-- WHAT THIS TASK INVOLVES --
Lines to return, exactly: from the line with "the person with" to the line with "the woman with long hair at (304,250)" in the entries below, both included.
Segment Start: SOURCE INFORMATION
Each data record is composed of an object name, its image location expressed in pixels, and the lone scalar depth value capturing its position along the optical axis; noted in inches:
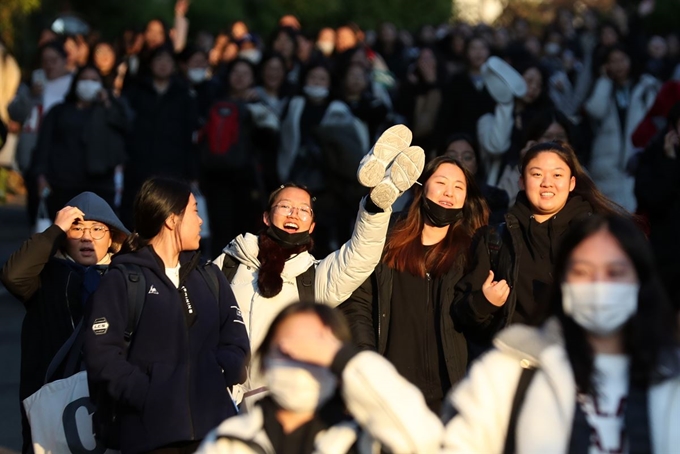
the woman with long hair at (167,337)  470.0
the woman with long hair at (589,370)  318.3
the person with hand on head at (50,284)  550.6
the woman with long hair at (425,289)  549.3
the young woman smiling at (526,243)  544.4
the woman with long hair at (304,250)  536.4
Segment End: SOURCE INFORMATION
Segment Start: SOURCE INFORMATION
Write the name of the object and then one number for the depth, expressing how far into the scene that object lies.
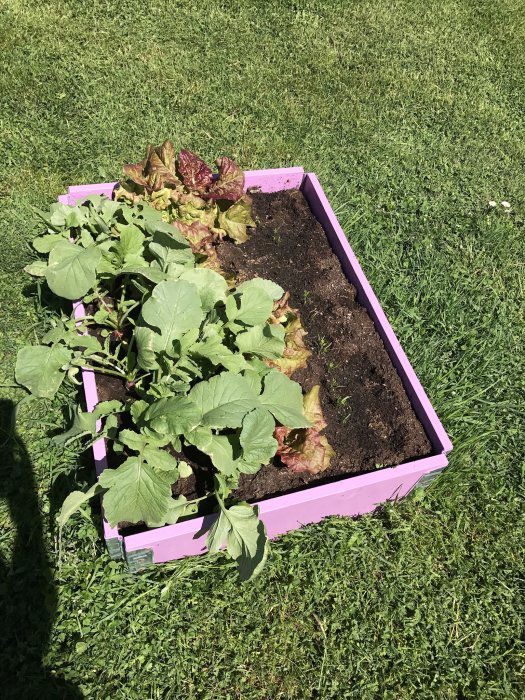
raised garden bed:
Segment End: SOURCE INFORMATION
-- RESPONSE TO THIS TASK --
the person with hand on head at (50,284)  550.6
the woman with long hair at (425,289)  549.3
the young woman smiling at (526,243)  544.4
the woman with long hair at (304,250)  536.4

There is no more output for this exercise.